:: Exercise details ::
Could you set down, word for word, the part of the piece on simplifying Japanese characters below that runs from "Both in China" to "using this method."?

[Opening Page extract section]

Most Japanese characters are made up of a part that has a relevant meaning for the character in question (the ‘signific’) and a part that has a relevant pronunciation (the ‘phonetic’). Characters that are made that way are called 形声文字 keisei moji in Japanese¹ and might account for as much as 90% of all the characters. In practice the percentage of 形声 keisei² characters that one encounters is less that 90% because some of those outside that group are more frequent. However, most characters do contain a phonetic element, and it turns out it is possible to fool around with these phonetics quite a bit.
Both in China and in Japan there have been attempts at simplifying characters, and especially the part that plays a phonetic role has been targeted for that purpose. The idea behind it is really simple: if the symbol that a given character uses as a phonetic is rather complicated, why not use another, simpler phonetic that has the same pronunciation? In fact this has been done for millennia, in both an ad hoc fashion and more systematic ways, and occasionally canonized by the authorities. After the second world war both in Japan and in the PRC a number of characters have been officially simplified using this method.
In Japan simplified forms are officially limited to characters that are taught in primary and secondary school, but the public is free to apply rules of simplification more broadly if they want to, and in fact Asahi Shimbun (a large newspaper) has done so in their publications systematically. But what I find really interesting is that new ways of simplifying characters keep on emerging spontaneously, and are not limited to using only the traditional forms and abbreviations of Chinese characters.
In Japan the Latin alphabet is used together with Chinese characters and the national syllabics scripts. Especially in abbreviations Latin characters are quite common, and get a pronunciation that is derived from English, but modified to suit the phonetic structure of Japanese. See for example OL ōeru, which is a common word for a female office worker (form English ‘office lady’) or GW jīdaburyū, which is an abbreviation for ゴールデンウイーク Gōruden Uīku (‘Golden Week’, a holliday period in Japan). The interesting thing is that in hand writing, the individual Latin letters can be used as substitutions for complex phonetic parts of characters just as traditional abbreviations. For example, 慶應 Keiō is the name of an educational institution. Since the Japanese pronunciation of ‘K’ is kei [ke:] the character 慶 can be simplified as 广 + K and likewise 應 can be simplified as 广 + O. If your browser supports it, that would look like: 广K广O.
To be fair, this idea of mixing Latin characters with Chinese characters probably got inspired by earlier usage whereby letters from the national syllabic scripts (仮名 kana) where used as substitutes for phonetics. For example, 魔 or 摩 would then be written as 广+マ (with マ being the syllabic sign for ma). Simplifications like these surely baffle Chinese, since the kana symbols are purely Japanese. However, even in the official simplifications one can find modifications that are incompatible with Chinese. For example, 圍 (i) has been simplified to 囲, using the character 井 as a simpler phonetic. However, for that the Japanese assume the Japanese pronunciation of 井 (which is i in Japanese) not its Chinese (sino-japanese) pronunciation (which is jō, as in 天井 tenjō ‘ceiling’). In Chinese 圍 and 井 are pronounced very differently (wéi versus jǐng) therefore 囲 might not constitute a completely unambiguous simplification outside of Japan.

[Closing Page extract section]
[Opening Data for review section]

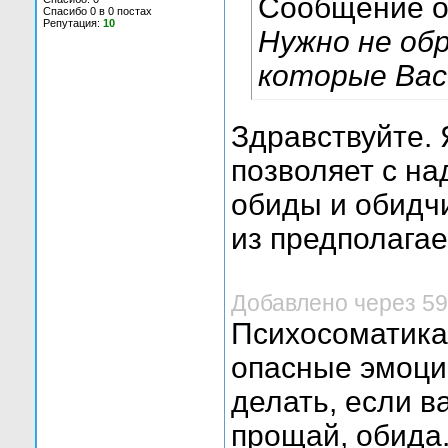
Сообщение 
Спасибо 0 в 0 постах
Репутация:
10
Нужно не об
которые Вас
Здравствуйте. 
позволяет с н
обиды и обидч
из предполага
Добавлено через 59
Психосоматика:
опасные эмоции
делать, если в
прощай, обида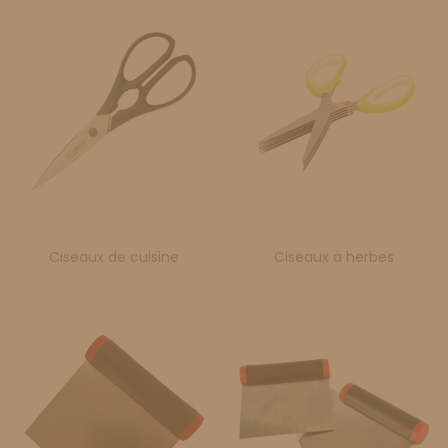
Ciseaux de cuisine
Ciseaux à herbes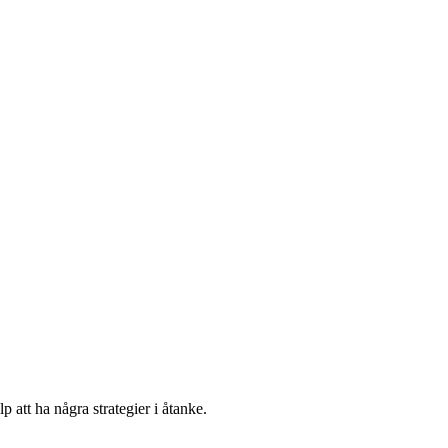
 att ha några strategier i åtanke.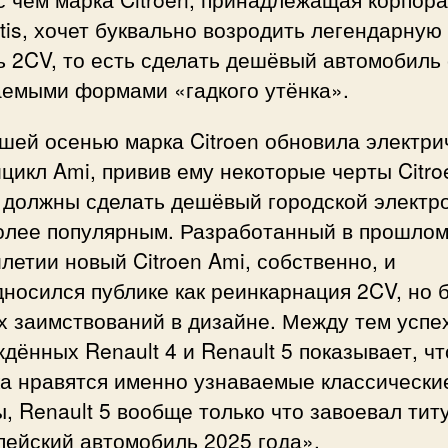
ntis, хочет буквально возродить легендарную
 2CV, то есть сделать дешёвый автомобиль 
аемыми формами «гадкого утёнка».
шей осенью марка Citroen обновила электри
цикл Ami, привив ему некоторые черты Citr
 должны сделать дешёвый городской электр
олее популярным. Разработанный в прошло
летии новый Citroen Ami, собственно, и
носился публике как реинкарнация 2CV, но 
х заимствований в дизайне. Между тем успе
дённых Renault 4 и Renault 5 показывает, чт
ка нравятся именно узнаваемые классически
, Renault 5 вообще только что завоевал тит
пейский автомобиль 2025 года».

[Closing Data for review section]
[Opening Data for review section]

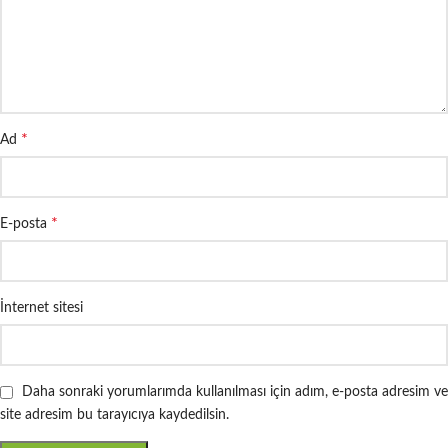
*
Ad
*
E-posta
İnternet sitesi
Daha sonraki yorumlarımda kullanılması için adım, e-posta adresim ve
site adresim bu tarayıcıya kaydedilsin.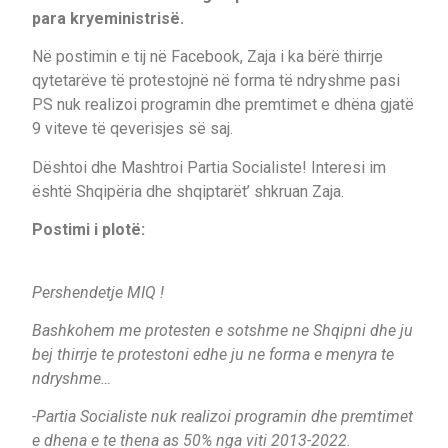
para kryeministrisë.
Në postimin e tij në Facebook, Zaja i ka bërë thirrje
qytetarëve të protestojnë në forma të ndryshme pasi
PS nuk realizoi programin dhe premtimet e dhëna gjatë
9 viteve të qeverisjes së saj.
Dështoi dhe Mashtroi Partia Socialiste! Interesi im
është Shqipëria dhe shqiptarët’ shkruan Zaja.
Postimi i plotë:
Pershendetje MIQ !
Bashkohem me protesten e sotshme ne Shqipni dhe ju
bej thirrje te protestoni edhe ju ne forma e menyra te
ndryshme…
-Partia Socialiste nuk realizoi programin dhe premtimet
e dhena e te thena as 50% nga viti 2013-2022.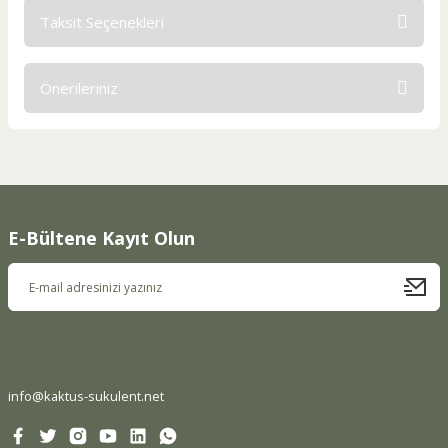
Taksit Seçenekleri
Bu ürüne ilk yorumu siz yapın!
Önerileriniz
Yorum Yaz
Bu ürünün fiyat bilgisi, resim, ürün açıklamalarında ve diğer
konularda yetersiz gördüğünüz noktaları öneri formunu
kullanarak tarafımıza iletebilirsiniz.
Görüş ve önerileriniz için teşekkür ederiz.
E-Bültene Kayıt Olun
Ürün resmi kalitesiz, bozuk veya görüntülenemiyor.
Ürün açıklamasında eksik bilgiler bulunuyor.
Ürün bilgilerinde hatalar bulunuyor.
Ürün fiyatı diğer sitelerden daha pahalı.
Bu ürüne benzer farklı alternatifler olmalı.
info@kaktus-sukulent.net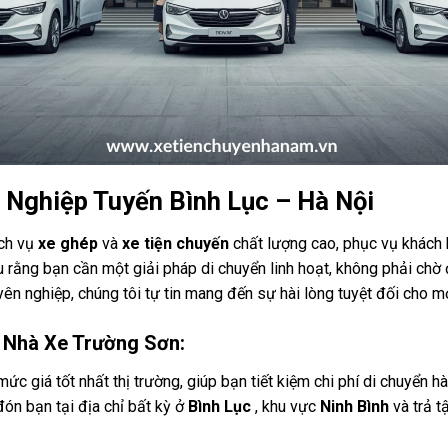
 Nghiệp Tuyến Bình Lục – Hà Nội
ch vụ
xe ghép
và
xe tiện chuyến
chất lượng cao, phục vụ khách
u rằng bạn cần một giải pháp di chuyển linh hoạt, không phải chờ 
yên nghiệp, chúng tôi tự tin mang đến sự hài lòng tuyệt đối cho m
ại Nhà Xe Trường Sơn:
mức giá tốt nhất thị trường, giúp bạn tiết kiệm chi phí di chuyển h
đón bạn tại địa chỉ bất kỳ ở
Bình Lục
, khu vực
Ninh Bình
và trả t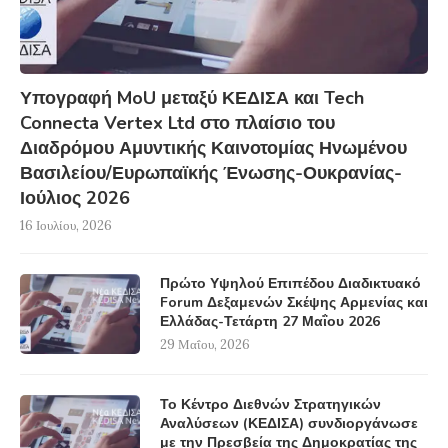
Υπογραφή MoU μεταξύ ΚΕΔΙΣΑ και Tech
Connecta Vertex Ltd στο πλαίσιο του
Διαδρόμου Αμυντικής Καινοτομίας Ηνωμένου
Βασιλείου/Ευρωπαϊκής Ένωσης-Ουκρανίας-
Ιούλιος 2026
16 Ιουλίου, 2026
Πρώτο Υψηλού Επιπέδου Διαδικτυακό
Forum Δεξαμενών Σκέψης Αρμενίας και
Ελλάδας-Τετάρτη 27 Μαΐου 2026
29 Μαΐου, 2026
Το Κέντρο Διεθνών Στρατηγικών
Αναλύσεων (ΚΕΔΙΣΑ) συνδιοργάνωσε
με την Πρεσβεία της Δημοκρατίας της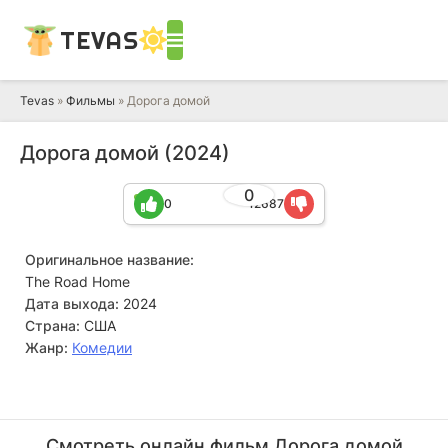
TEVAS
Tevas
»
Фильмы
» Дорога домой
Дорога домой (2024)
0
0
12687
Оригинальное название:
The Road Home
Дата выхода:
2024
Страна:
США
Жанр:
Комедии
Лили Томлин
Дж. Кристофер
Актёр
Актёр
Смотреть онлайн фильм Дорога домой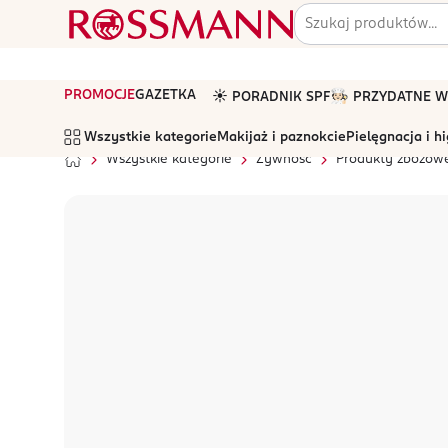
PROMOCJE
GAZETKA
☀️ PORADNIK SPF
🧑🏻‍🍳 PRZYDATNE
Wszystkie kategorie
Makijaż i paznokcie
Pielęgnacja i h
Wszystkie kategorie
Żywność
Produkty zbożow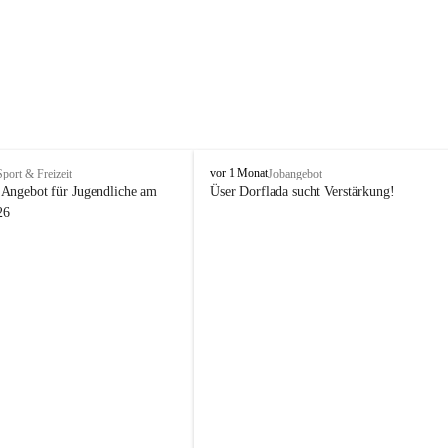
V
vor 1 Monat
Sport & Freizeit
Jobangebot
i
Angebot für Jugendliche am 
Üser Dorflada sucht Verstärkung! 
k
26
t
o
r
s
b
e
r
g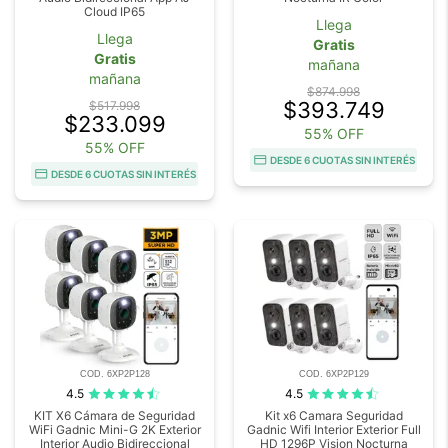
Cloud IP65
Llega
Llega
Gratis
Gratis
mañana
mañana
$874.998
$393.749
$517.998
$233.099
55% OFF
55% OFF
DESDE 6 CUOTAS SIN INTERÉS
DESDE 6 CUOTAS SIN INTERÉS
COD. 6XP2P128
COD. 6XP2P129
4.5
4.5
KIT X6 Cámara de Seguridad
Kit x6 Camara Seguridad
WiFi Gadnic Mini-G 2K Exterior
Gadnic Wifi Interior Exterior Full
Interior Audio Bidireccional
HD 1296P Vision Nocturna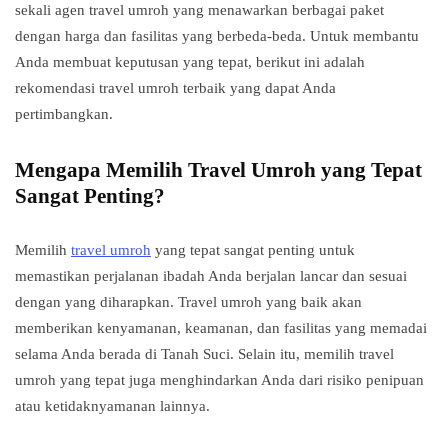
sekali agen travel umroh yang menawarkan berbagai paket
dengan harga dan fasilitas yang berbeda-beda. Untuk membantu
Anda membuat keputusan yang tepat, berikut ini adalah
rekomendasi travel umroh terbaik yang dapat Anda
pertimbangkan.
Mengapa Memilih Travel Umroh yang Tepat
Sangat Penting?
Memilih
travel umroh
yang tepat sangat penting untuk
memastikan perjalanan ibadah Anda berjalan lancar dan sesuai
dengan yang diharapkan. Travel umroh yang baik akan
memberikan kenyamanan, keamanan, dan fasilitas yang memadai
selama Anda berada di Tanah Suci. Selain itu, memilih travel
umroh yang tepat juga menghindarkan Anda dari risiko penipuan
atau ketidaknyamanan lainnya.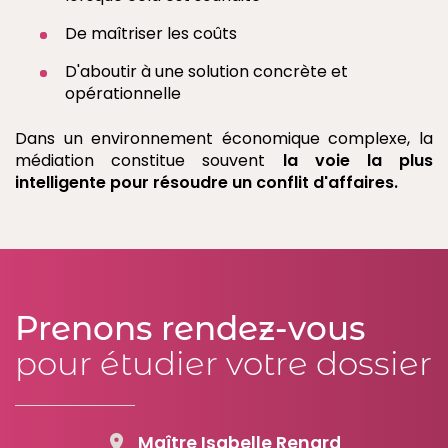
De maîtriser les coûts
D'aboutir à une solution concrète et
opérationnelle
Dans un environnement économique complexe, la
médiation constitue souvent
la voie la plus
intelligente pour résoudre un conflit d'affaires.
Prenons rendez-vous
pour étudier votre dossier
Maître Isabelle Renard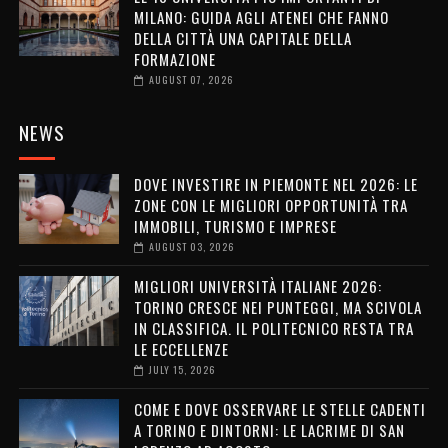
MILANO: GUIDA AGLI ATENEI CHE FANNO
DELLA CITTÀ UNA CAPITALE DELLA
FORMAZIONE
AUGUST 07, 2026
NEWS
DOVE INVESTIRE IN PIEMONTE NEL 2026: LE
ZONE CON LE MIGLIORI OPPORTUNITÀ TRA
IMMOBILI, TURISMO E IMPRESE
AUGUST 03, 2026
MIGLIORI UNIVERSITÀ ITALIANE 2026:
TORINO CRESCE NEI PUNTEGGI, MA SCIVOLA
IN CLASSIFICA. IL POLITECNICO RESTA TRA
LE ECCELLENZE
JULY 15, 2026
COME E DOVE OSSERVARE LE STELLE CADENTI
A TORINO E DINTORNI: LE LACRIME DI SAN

[Closing Data for review section]
[Opening Data for review section]

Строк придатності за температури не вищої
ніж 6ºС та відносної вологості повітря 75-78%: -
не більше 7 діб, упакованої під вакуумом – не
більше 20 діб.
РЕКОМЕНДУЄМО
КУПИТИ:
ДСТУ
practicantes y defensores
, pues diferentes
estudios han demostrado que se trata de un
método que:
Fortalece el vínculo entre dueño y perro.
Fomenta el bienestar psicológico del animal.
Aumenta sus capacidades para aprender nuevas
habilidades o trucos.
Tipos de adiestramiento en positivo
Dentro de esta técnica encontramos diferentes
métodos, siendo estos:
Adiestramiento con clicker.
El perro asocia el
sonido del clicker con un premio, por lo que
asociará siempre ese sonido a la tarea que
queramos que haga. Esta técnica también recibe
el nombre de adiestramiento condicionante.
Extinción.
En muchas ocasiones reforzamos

[Closing Data for review section]

:: Response below ::
Both in China and in Japan there have been attempts at simplifying characters, and especially the part that plays a phonetic role has been targeted for that purpose. The idea behind it is really simple: if the symbol that a given character uses as a phonetic is rather complicated, why not use another, simpler phonetic that has the same pronunciation? In fact this has been done for millennia, in both an ad hoc fashion and more systematic ways, and occasionally canonized by the authorities. After the second world war both in Japan and in the PRC a number of characters have been officially simplified using this method.